| Text under study |
No one is suggesting it will ever be easy for Stacey Colarossi to set aside the frustration and disappointment of how her seven year run at the helm of the fledgling Laurentian Voyageurs women's hockey team program came to an end.

So many unanswered questions. So understandable to migrate to the thoughts of how things were allowed to fester, financially speaking, at the institution that would give the 45 year old native of Georgetown her first crack at the OUA (Ontario University Athletics) head coaching ranks.

Still, occasionally, between the tears, time is alloted to ponder over all that was good about the experience. In spite of a final destination that Colarossi would just as soon forget lie the memories of a journey that produced countless special moments.

"When I look at the progression from where we started, thinking of those players that we had that first year and what they have accomplished now, seeing the notes that they have sent, it's heart-warming," said the woman who would spend nine years as an assistant coach with Dan Church and a very solid York Lions program.

Quickly, the thoughts turn to the what ifs, even those that are not necessarily personal in nature.

"It's disappointing not to finish what the vision was," said Colarossi. "It's so disappointing for the next generation who won't have this opportunity."

And so we look back, back on the initial lure of the north, gut feelings that were validated upon arrival.

"One of the big pieces for me when deciding to come up here was the sense of community," said Colarossi. "People still open doors for you and say hello and make eye contact when they pass you on the street."

"That has run throughout my entire time in Sudbury. It made an impression before I got here, and it held true to that."

The chance to follow her coaching dreams would come in a setting that is not necessarily enjoyed by each and every one of her counterparts across the province.

"It's easy to hand someone a program of your institution which outlines the programs that are offered, but tougher to get them to understand the sense of community," suggested Colarossi. "Even though we're 150,000 people, it still has the feel of a small community that truly supports sport."

Which is not to suggest, in the least, that her time as a Voyageur was devoid of challenges.

With more than 55,000 students, York ranks as the third largest university in the country. At less than one-fifth that size, it might be esier to find Laurentian on that list by flipping it upside down.

"I think you need to have an understanding of the process within each individual institution as quickly as you can, learning how things really work," said Colarossi. "York has boatloads or support and resources. At Laurentian, you are far more on an island by yourself."

Yet both on and off the ice, she can clearly see signs of progress.

"I am night and day different as a coach. I think I've matured. I've also had a child as well, which teaches you a different level of patience and time management," Colarossi stated with a smile.

"I think I certainly have evolved in a positive way."

Local coaches Willy Montpellier and Wayne Drabick contributed significantly to that evolution. "They were perfect for what we needed at that time," said Colarossi. "They pushed me and challenged me."

Yet through it all shone certain moments - some more hockey related than others.

"Making the playoffs and coming within a post of pushing Guelph out - there were a lot of games where we beat those hard teams, and those wins were pretty special," said Colarossi.

"But so were the random dance parties in the dressing room - even ones that included me, with the players laughing at me. We would get these kids from the GTA that don't know how to drive in the snow."

(Saved entries)
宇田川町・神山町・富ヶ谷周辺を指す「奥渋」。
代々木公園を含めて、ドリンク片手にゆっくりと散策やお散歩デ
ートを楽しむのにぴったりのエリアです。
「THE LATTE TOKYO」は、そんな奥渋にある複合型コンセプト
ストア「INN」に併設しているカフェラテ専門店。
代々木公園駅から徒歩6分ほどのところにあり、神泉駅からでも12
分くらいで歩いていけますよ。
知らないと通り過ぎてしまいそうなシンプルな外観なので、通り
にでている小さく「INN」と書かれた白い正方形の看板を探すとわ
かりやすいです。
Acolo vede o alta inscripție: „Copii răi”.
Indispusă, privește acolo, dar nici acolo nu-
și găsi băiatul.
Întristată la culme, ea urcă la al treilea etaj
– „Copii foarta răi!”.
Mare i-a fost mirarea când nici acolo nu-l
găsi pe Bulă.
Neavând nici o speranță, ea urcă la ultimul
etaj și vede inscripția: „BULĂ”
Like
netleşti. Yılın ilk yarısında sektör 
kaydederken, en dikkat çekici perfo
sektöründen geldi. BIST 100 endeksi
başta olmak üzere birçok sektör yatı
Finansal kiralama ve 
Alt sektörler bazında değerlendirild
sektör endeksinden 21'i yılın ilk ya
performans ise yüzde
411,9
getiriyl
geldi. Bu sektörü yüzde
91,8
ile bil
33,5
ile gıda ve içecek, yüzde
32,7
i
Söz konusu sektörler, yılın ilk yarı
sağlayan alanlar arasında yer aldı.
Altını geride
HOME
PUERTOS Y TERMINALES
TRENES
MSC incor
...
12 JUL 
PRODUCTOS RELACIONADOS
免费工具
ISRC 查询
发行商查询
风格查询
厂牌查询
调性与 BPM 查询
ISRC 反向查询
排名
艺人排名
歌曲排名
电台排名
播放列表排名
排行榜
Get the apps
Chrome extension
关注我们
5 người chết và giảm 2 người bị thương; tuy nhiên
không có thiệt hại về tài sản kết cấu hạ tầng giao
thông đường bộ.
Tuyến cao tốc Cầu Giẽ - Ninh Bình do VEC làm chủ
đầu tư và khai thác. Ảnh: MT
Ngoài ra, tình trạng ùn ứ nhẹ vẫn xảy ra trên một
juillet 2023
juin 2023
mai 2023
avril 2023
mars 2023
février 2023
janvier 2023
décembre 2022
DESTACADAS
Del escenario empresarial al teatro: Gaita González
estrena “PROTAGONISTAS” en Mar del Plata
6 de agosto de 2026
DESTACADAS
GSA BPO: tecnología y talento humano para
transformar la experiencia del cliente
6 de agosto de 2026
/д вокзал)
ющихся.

| Required tasks |
a: Answer these questions from the hockey article, one per line:
(i) For how many years was Colarossi an assistant coach with Dan Church?
(ii) How many students does York have?
(iii) Which two local coaches does Colarossi credit with pushing and challenging her?
b: Write out the stretch of the rows from the start through the line containing "găsi pe Bulă.", both ends included.
The rows have no connection to the hockey article.

| Exercise results |
a:
(i) Nine years
(ii) More than 55,000
(iii) Willy Montpellier and Wayne Drabick

b:
宇田川町・神山町・富ヶ谷周辺を指す「奥渋」。
代々木公園を含めて、ドリンク片手にゆっくりと散策やお散歩デ
ートを楽しむのにぴったりのエリアです。
「THE LATTE TOKYO」は、そんな奥渋にある複合型コンセプト
ストア「INN」に併設しているカフェラテ専門店。
代々木公園駅から徒歩6分ほどのところにあり、神泉駅からでも12
分くらいで歩いていけますよ。
知らないと通り過ぎてしまいそうなシンプルな外観なので、通り
にでている小さく「INN」と書かれた白い正方形の看板を探すとわ
かりやすいです。
Acolo vede o alta inscripție: „Copii răi”.
Indispusă, privește acolo, dar nici acolo nu-
și găsi băiatul.
Întristată la culme, ea urcă la al treilea etaj
– „Copii foarta răi!”.
Mare i-a fost mirarea când nici acolo nu-l
găsi pe Bulă.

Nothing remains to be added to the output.